見出しを羅列するだけで、筆者の思想が垣間見えるからです。

「ワンランク下の自分に」

「サクセスモデルの幻想」

「ビジネスとレイバーの違い」

「勝ち組、負け組ということばはさもしい」

「交換は楽しい」とあります。

 「ワンランク下の自分に」という項目ではこう述べています。

「欲望の充足ラインを低めに設定しておけば、すぐに「ああ、なんという幸せ」という気分になれるでしょう。「小さくはあるが確固とした幸せ」(@村上春樹)を1つ1つ積み重ねてゆくこと、それが結局「幸せ」になるための最良の道だと思います。」

 程よい目標で達成感を味わうことは、悪いことではない。それでいいのだ。がむしゃらに高い目標設定して自分を追い込むことだけが人生ではない。そんなことで苦しむのはもったいないと内田氏は言います。

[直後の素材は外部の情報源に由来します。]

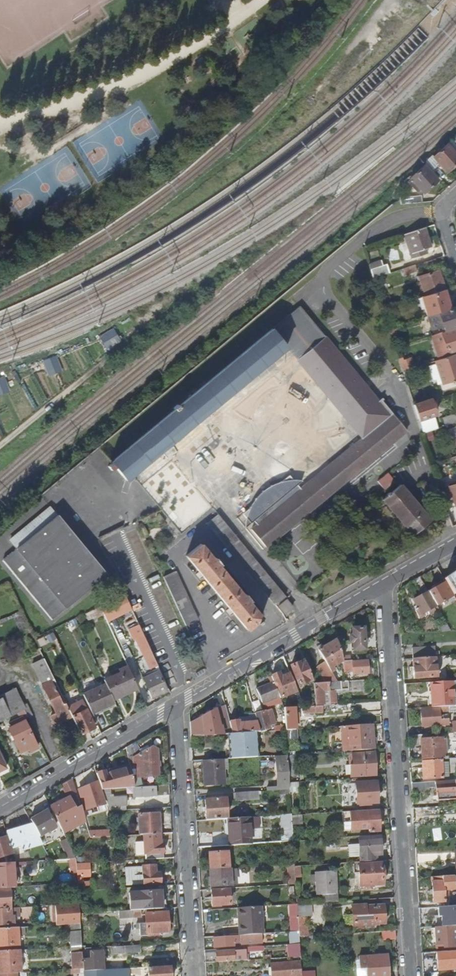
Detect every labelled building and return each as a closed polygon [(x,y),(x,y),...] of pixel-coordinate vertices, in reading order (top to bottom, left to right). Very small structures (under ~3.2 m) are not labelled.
[(446,145),(431,158),(446,173),(455,164),(455,156),(446,145)] [(411,180),(408,183),(414,190),(417,187),(423,194),(438,180),(424,166),(410,179),(411,180)] [(402,205),(422,202),(422,196),(402,199),(402,205)] [(425,227),(404,234),(412,258),(427,254),(425,249),(431,247),(425,227)] [(435,259),(422,263),(424,269),(437,265),(435,259)] [(373,277),(389,272),(386,263),(370,268),(373,277)] [(417,269),(415,264),(402,268),(403,273),(417,269)] [(421,282),(418,283),(420,289),(423,288),(425,296),(444,290),(438,270),(419,276),(421,282)] [(428,315),(450,308),(444,290),(425,296),(419,298),(423,310),(426,309),(428,315)] [(450,308),(450,309),(438,313),(440,318),(433,321),(436,328),(442,326),(442,329),(454,325),(452,316),(455,314),(455,306),(450,308)] [(107,349),(122,340),(115,327),(99,335),(107,349)] [(126,480),(133,474),(285,346),(271,328),(112,463),(111,463),(126,480)] [(441,355),(455,351),(455,350),(455,349),(455,329),(442,333),(441,331),(431,335),(435,345),(437,344),(441,355)] [(324,336),(297,359),(350,423),(377,400),(324,336)] [(43,360),(50,375),(64,370),(57,354),(43,360)] [(442,383),(443,384),(455,380),(455,354),(435,360),(436,363),(442,383)] [(402,371),(418,366),(416,359),(412,360),(410,356),(402,359),(401,356),(398,357),(402,371)] [(437,384),(442,383),(436,363),(429,365),(434,380),(436,379),(437,384)] [(11,390),(5,375),(0,377),(0,395),(11,390)] [(436,414),(434,407),(432,402),(431,398),(413,404),(421,433),(437,428),(433,415),(436,414)] [(390,414),(249,530),(264,548),(405,431),(390,414)] [(446,425),(455,422),(455,416),(455,414),(443,418),(446,425)] [(385,487),(395,480),(389,472),(379,479),(385,487)] [(446,486),(453,507),(455,506),(455,483),(446,486)] [(399,485),(381,500),(411,536),(428,521),(399,485)] [(208,523),(276,606),(287,597),(219,513),(208,523)] [(57,515),(4,560),(53,619),(107,574),(57,515)] [(201,543),(187,554),(247,628),(262,617),(249,601),(251,600),(245,592),(243,594),(219,564),(221,562),(216,556),(214,558),(201,543)] [(443,581),(452,596),(455,594),(455,571),(442,579),(443,581)] [(164,577),(186,625),(198,619),(177,572),(164,577)] [(453,598),(452,596),(443,581),(426,590),(436,608),(442,604),(443,606),(446,604),(445,602),(453,598)] [(436,608),(426,590),(423,585),(416,589),(421,597),(406,605),(414,620),(436,608)] [(127,594),(100,604),(107,620),(133,610),(127,594)] [(287,601),(279,608),(284,613),(292,607),(287,601)] [(97,619),(104,615),(101,608),(86,615),(89,621),(96,618),(97,619)] [(21,611),(13,615),(21,631),(29,627),(21,611)] [(352,643),(352,650),(365,649),(364,642),(362,642),(362,629),(351,629),(351,636),(348,636),(348,643),(352,643)] [(341,661),(341,658),(341,653),(336,640),(319,651),(330,672),(334,670),(332,667),(341,661)] [(150,669),(155,666),(157,665),(147,643),(142,645),(144,650),(142,652),(150,669)] [(33,664),(43,686),(52,681),(63,704),(66,702),(40,648),(30,653),(35,663),(33,664)] [(410,649),(411,660),(434,658),(433,648),(410,649)] [(138,654),(125,660),(127,666),(130,671),(143,664),(138,654)] [(435,678),(434,658),(411,660),(413,679),(435,678)] [(351,662),(351,661),(350,661),(346,661),(341,661),(342,668),(342,672),(352,672),(352,675),(367,674),(367,673),(370,673),(369,668),(367,668),(367,661),(351,662)] [(298,685),(311,680),(304,662),(290,667),(298,685)] [(158,672),(148,677),(145,678),(150,690),(148,691),(152,698),(167,690),(166,689),(168,688),(157,665),(155,666),(157,669),(158,672)] [(121,672),(104,680),(106,684),(113,698),(129,691),(130,692),(138,689),(130,671),(127,666),(120,669),(121,672)] [(270,677),(272,683),(277,694),(286,691),(287,694),(295,691),(288,674),(280,677),(279,674),(270,677)] [(363,680),(343,682),(312,683),(313,704),(321,704),(321,706),(327,706),(327,690),(333,690),(333,692),(364,690),(363,680)] [(52,681),(43,686),(56,714),(52,716),(56,725),(73,717),(72,716),(66,702),(63,704),(52,681)] [(430,708),(453,706),(452,682),(429,683),(430,708)] [(278,697),(277,694),(272,683),(256,690),(261,703),(278,697)] [(83,695),(92,713),(114,702),(113,698),(106,684),(83,695)] [(0,699),(9,718),(19,713),(25,710),(15,690),(0,696),(0,699)] [(0,699),(0,722),(9,718),(0,699)] [(453,706),(430,708),(424,709),(424,711),(420,712),(420,727),(447,725),(446,716),(442,716),(442,717),(437,717),(437,712),(447,712),(447,713),(455,712),(455,706),(453,706)] [(223,734),(227,734),(232,734),(228,721),(225,707),(215,710),(214,708),(190,723),(191,736),(221,734),(221,726),(219,726),(219,722),(223,722),(223,734)] [(293,708),(283,708),(284,731),(294,730),(293,718),(296,718),(296,714),(293,714),(293,708)] [(25,710),(19,713),(21,718),(9,724),(10,728),(8,729),(20,753),(29,749),(31,752),(38,748),(24,719),(28,717),(25,710)] [(73,717),(81,734),(95,727),(87,710),(72,716),(73,717)] [(254,714),(256,722),(259,732),(268,729),(265,719),(264,714),(263,711),(254,714)] [(232,734),(254,732),(259,732),(256,722),(243,722),(243,720),(228,721),(232,734)] [(443,734),(455,733),(455,723),(451,724),(451,729),(443,729),(443,734)] [(347,752),(371,751),(371,747),(374,747),(374,739),(370,739),(370,726),(346,727),(347,752)] [(254,732),(232,734),(227,734),(228,742),(231,745),(232,759),(256,758),(254,732)] [(421,760),(444,759),(443,740),(420,741),(421,760)] [(129,764),(129,766),(132,777),(137,776),(137,777),(158,776),(157,749),(153,745),(138,754),(131,743),(125,747),(129,764)] [(0,746),(0,771),(9,766),(0,746)] [(372,753),(352,754),(352,764),(348,764),(348,777),(374,777),(372,753)] [(288,790),(288,784),(286,756),(276,756),(277,788),(266,788),(266,792),(278,791),(288,790)] [(221,760),(202,761),(203,785),(223,784),(221,760)] [(440,761),(421,762),(422,780),(441,779),(440,761)] [(129,764),(104,771),(105,773),(129,766),(129,764)] [(134,788),(132,777),(129,766),(105,773),(104,771),(96,773),(101,790),(134,788)] [(61,784),(67,795),(75,791),(71,779),(61,784)] [(106,810),(97,781),(78,787),(84,806),(85,805),(88,815),(106,810)] [(410,784),(410,791),(428,790),(428,788),(434,788),(435,798),(454,797),(455,799),(455,781),(410,784)] [(374,783),(358,784),(359,805),(375,804),(374,783)] [(156,788),(134,789),(134,798),(156,797),(156,788)] [(246,801),(246,793),(233,794),(234,801),(246,801)] [(67,795),(49,804),(59,825),(62,831),(85,821),(80,807),(75,809),(74,806),(73,804),(67,795)] [(205,821),(227,820),(225,799),(204,800),(205,821)] [(29,818),(32,822),(41,842),(43,842),(39,834),(53,827),(45,810),(29,818)] [(375,811),(348,813),(349,833),(377,832),(376,819),(375,811)] [(141,835),(144,835),(160,834),(160,815),(140,816),(141,835)] [(283,816),(283,831),(291,830),(290,817),(290,816),(283,816)] [(292,842),(302,842),(300,816),(290,817),(291,830),(292,842)] [(249,842),(248,818),(229,819),(230,847),(249,845),(249,842)] [(5,831),(6,835),(10,847),(19,844),(21,849),(41,842),(32,822),(5,831)] [(284,843),(292,842),(291,830),(283,831),(284,843)] [(161,845),(160,834),(144,835),(145,854),(151,854),(151,859),(164,859),(164,845),(161,845)] [(10,847),(6,835),(0,837),(0,856),(12,852),(10,847)] [(357,839),(358,864),(371,863),(371,857),(375,857),(379,857),(378,838),(357,839)] [(69,857),(74,857),(68,843),(63,845),(69,857)] [(208,861),(209,871),(227,870),(226,854),(212,854),(212,861),(208,861)] [(8,887),(14,887),(12,861),(0,862),(0,866),(0,888),(8,887)] [(75,863),(76,870),(76,877),(76,880),(80,880),(80,872),(87,872),(87,862),(75,863)] [(380,865),(356,866),(359,889),(366,889),(366,886),(381,885),(380,865)] [(145,878),(144,884),(161,884),(161,874),(156,874),(156,866),(144,866),(144,873),(141,873),(141,879),(145,878)] [(230,870),(227,870),(209,871),(210,888),(231,887),(230,870)] [(335,872),(325,873),(322,873),(313,874),(314,896),(321,896),(321,903),(336,902),(335,872)] [(452,883),(452,877),(431,878),(432,904),(443,904),(442,895),(447,895),(447,891),(442,891),(442,885),(447,885),(447,883),(452,883)] [(10,907),(9,896),(8,887),(0,888),(0,908),(10,907)] [(227,905),(226,890),(210,891),(211,908),(218,908),(217,905),(227,905)] [(142,910),(149,909),(167,909),(167,900),(162,900),(161,892),(142,892),(142,910)] [(297,917),(306,916),(311,916),(310,904),(296,905),(297,917)] [(351,904),(352,924),(384,923),(383,905),(366,906),(366,904),(351,904)] [(79,919),(79,913),(66,914),(66,905),(55,906),(56,921),(65,920),(65,925),(79,924),(79,919)] [(10,907),(0,908),(0,924),(13,923),(13,918),(16,918),(15,914),(19,914),(18,911),(15,911),(15,907),(12,907),(10,907)] [(238,925),(239,936),(242,936),(273,934),(271,907),(240,909),(241,925),(238,925)] [(452,907),(433,909),(434,925),(449,924),(448,918),(446,918),(446,912),(449,912),(449,914),(455,914),(455,907),(452,907)] [(168,931),(167,909),(149,909),(150,914),(143,914),(143,922),(137,922),(137,935),(157,934),(156,932),(168,931)] [(297,917),(297,920),(298,930),(304,929),(303,921),(306,920),(306,916),(297,917)] [(298,932),(298,930),(297,920),(291,921),(289,921),(290,933),(298,932)] [(455,927),(431,928),(432,937),(435,937),(435,945),(443,944),(443,947),(455,946),(455,934),(455,927)] [(16,928),(0,929),(0,946),(16,945),(16,928)] [(306,929),(304,929),(298,930),(298,932),(298,938),(307,937),(306,929)] [(395,931),(382,932),(382,941),(395,940),(395,931)] [(71,947),(81,946),(80,933),(70,933),(71,947)] [(242,936),(239,936),(212,938),(213,948),(232,947),(231,943),(242,943),(242,936)] [(291,958),(300,957),(299,944),(290,945),(291,958)] [(82,957),(82,969),(91,969),(101,969),(100,949),(89,950),(89,956),(82,957)] [(15,974),(20,973),(19,950),(0,951),(0,975),(15,974)] [(205,964),(233,962),(232,958),(244,957),(243,952),(204,954),(205,964)] [(455,952),(455,955),(437,956),(438,971),(453,970),(453,963),(455,963),(455,952)] [(82,969),(82,957),(81,953),(71,954),(72,970),(82,969)] [(376,956),(359,957),(359,961),(360,968),(366,968),(366,975),(391,975),(391,970),(388,971),(387,960),(377,961),(376,956)] [(359,961),(356,961),(357,975),(366,975),(366,968),(360,968),(359,961)] [(300,962),(270,964),(271,975),(301,975),(300,962)] [(172,966),(147,967),(148,975),(172,975),(172,966)] [(140,975),(140,967),(121,968),(121,975),(140,975)]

「人間と言うのは、強いけれど弱い。がんばれるけれど、がんばればその分だけ疲れる。無理して先払いしたエネルギーは、必ず後で帳尻合わせるために回収される。この当たり前のことを分かっていない人が多すぎると思います。」(P14) 

内田樹氏は、単なる知識人ではありません。武芸家としての側面もあります。

「どうして、武道のような殺傷技術において、「身体の内側を見つめる」というような観想的な稽古が重視されるかと言うと、それが身体感受性を高めるために最良の訓練だからです。」(P134)

「危険感知能力や気の感応力は人間が生物として生きのびて行くために必須の身体能力ですが、現在の学校体育にはこのような能力を開発するためのプログラムはありません。」

 内田氏は学生時代は体育は苦手だったとか。しかし武道はやりたかったとか。

 「子供の頃、ぼく自身ものくの廻りの誰1人、ぼくのなかに未開発の能力が豊かに蔵されていることに気づかなかったのです。

 だからぼくが世界中の「運動神経の鈍い子」に言いたいのは、もし、君の肉体が何だかわからないが、ある動きを求めてうずくことがあれば、それは未開発の身体能力が呼び起されることを求めているのだ、と考えてみるといいよ、ということですね。」(P148)

 なるほどと思いますね。わたしも運動神経の鈍い子供でした。自転車も水泳もできるいようになったのは小学生高学年。幼少時にやるべきであった運動や遊びを父の都合で小学校を5回も転校したことも影響はあったことでしょう。

 でも32歳の時にヨットに魅かれ、全然技量は上達しませんが(たまにレースへ出ると最下位)30年も継続し、冬場にもセーリングするのはやはり、体のどこかが讀んでいるからでしょう。危機管理能力はアップしたように思いますから。

 また今の世相を予言したようなことを言われていますね。

「左翼の理論は戦前の政治的、文化的運動をほとんど切り捨てますし、右翼の理論は戦後の達成をほとんど評価しません。それぞれの政治理論としてすっきりはしていますが、説明原理にはなってはいません。

 だって説明できない事例が多すぎるからです。そんな偏った理説では、次の世代に対する指針を示すことだってできません。」(P196)

 そしてめざすべきことも内田樹氏なりにまとめています。

「日本人の歴史的経験の中に蓄積されているもののうち、できるだけ多くをカバーし、かつ「すっきりした」日本人像を描けるような物語。

 封建時代も明治維新も大正デモクラッシーも昭和モダニズムも軍国主義も戦後民主主義も極左の学生運動もフェミニズムも、左翼から右翼まで、都市文化も地方文化も。

 メインストリームもサブカルチャーも、全部の政治的、社会的、文化的な思潮を包括的に説明出来しえて、日本社会の「個性」を網羅的に包括することができれば、それは日本についての「うまく妥当する」社会理論であると思います。

 でも、今の社会理論の中に、そこまで包括的なスケールのものはありませんね。そういうスケールを持っていないだけでなく、そういうスケールの大きさを持たなければならないという使命感を感じている「確信犯的」な社会理論はめざされていないような気がします。」(P195)

 わたしがこの4年来こだわり続けている「連合赤軍と新自由主義の総括」なるものは、多分その程度のスケールで考えないと総括できないということがわかりました。

 108円できちんと読書できたことに感謝です。